Can you transcribe every entry word for word, skipping the images?
+--
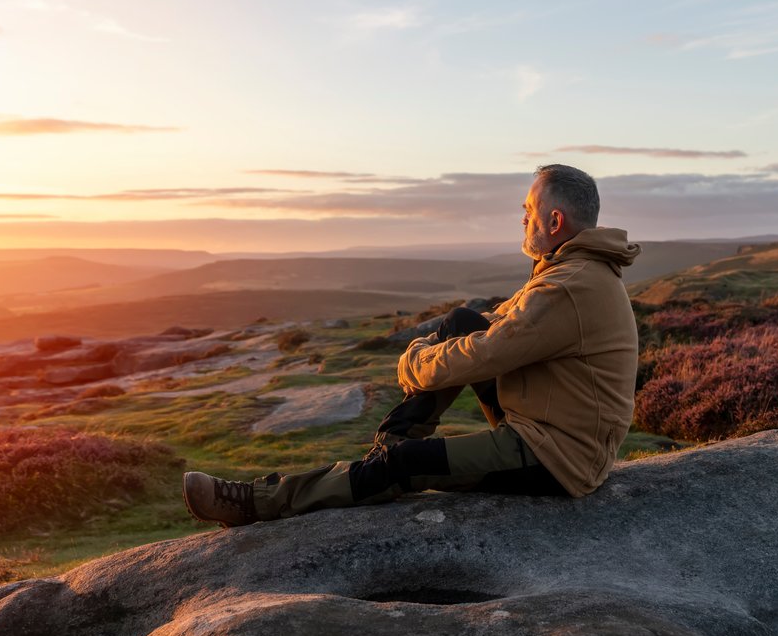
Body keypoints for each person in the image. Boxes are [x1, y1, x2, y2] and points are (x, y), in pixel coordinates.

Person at [182, 164, 642, 527]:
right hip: (544, 422)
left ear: (555, 220)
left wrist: (414, 363)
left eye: (529, 208)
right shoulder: (571, 269)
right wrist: (428, 350)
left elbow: (488, 352)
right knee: (462, 320)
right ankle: (382, 455)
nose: (523, 217)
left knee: (406, 463)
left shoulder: (569, 285)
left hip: (554, 457)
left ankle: (259, 501)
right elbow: (497, 325)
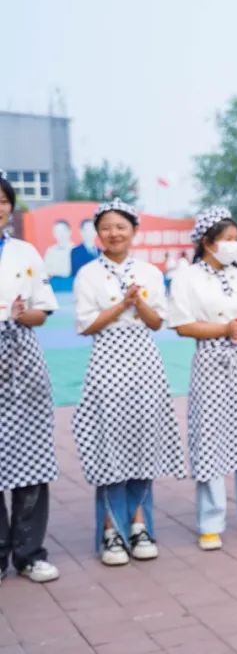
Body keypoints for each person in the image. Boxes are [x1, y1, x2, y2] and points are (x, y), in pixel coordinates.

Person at [72, 199, 185, 566]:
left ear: (134, 231)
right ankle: (110, 531)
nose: (113, 233)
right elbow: (86, 325)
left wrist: (139, 303)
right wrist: (121, 306)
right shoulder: (88, 274)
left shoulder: (150, 272)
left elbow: (156, 323)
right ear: (97, 233)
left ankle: (139, 525)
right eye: (106, 227)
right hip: (107, 361)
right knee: (109, 442)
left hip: (144, 362)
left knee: (143, 439)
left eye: (121, 226)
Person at [168, 206, 237, 551]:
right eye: (226, 240)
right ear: (207, 241)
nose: (233, 246)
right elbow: (183, 325)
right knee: (210, 437)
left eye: (236, 239)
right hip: (210, 360)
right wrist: (224, 328)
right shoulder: (188, 276)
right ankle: (210, 521)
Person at [0, 174, 61, 584]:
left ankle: (29, 553)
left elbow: (43, 310)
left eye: (2, 200)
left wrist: (24, 314)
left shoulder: (25, 253)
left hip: (22, 360)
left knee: (31, 456)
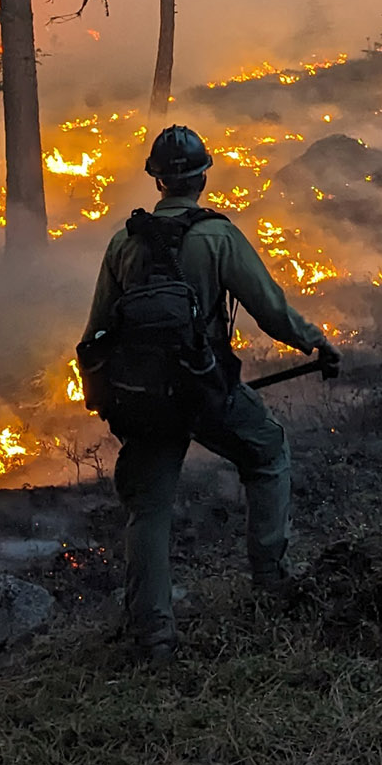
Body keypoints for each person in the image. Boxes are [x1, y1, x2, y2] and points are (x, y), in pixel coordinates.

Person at [83, 126, 338, 663]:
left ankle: (152, 633)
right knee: (266, 452)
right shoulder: (217, 236)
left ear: (157, 180)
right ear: (202, 177)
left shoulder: (124, 242)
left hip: (145, 400)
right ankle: (270, 578)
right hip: (207, 390)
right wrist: (314, 343)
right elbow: (270, 309)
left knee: (148, 508)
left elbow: (97, 334)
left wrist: (108, 399)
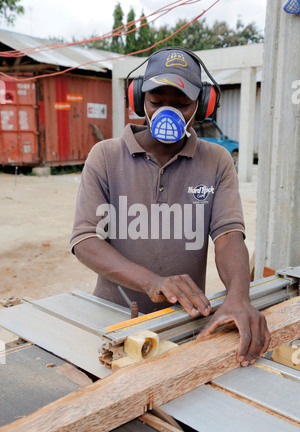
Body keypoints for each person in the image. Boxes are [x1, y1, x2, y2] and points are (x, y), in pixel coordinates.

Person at [70, 47, 270, 367]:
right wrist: (153, 282)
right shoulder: (105, 157)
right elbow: (85, 241)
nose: (168, 112)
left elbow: (229, 236)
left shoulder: (216, 161)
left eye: (181, 104)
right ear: (138, 100)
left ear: (202, 106)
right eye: (157, 101)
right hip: (112, 315)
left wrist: (238, 296)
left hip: (183, 323)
+--
RESULT:
Body keypoints for each person in the image. Boxes are [x1, y1, x2, y2] and points are (x, y), in pixel coordinates.

Person at [182, 164, 642, 527]:
right hip: (544, 422)
left ear: (555, 220)
left wrist: (414, 363)
left eye: (529, 208)
right shoulder: (571, 269)
right wrist: (428, 350)
left elbow: (488, 352)
right knee: (462, 320)
right ankle: (382, 455)
nose: (523, 217)
left knee: (406, 463)
left shoulder: (569, 285)
left hip: (554, 457)
left ankle: (259, 501)
right elbow: (497, 325)
Body keypoints for each person in the image. Boxes are [x1, y1, x2, y2] and points are (x, y), in pixel coordinates.

Person at [72, 199, 185, 566]:
left ear: (134, 231)
right ankle: (110, 531)
nose: (113, 233)
right elbow: (86, 325)
left wrist: (139, 303)
right wrist: (121, 306)
right shoulder: (88, 274)
left shoulder: (150, 272)
left elbow: (156, 323)
right ear: (97, 233)
left ankle: (139, 525)
right eye: (106, 227)
right hip: (107, 361)
right knee: (109, 442)
left hip: (144, 362)
left knee: (143, 439)
left eye: (121, 226)
Person at [168, 206, 237, 551]:
right eye: (226, 240)
right ear: (207, 241)
nose: (233, 246)
right elbow: (183, 325)
right knee: (210, 437)
left eye: (236, 239)
right hip: (210, 360)
right wrist: (224, 328)
right shoulder: (188, 276)
right ankle: (210, 521)
Person at [0, 174, 61, 584]:
left ankle: (29, 553)
left elbow: (43, 310)
left eye: (2, 200)
left wrist: (24, 314)
left shoulder: (25, 253)
left hip: (22, 360)
left knee: (31, 456)
Body keypoints for each person in the image. Boxes are [x1, y1, x2, y2] and points are (x, y), in pixel coordinates.

Person at [83, 126, 338, 663]:
left ankle: (152, 633)
right knee: (266, 452)
right shoulder: (217, 236)
left ear: (157, 180)
right ear: (202, 177)
left shoulder: (124, 242)
left hip: (145, 400)
right ankle: (270, 578)
right hip: (207, 390)
right wrist: (314, 343)
right elbow: (270, 309)
left knee: (148, 508)
left elbow: (97, 334)
left wrist: (108, 399)
Body keypoints for each person in the image. Boxes are [x1, y1, x2, y2] and points are (x, y), in pixel coordinates.

Person at [70, 47, 270, 367]:
right wrist: (153, 282)
right shoulder: (105, 157)
right elbow: (85, 241)
nose: (168, 112)
left elbow: (229, 236)
left shoulder: (216, 161)
left eye: (181, 104)
right ear: (138, 100)
left ear: (202, 106)
right eye: (157, 101)
right hip: (112, 315)
left wrist: (238, 296)
left hip: (183, 323)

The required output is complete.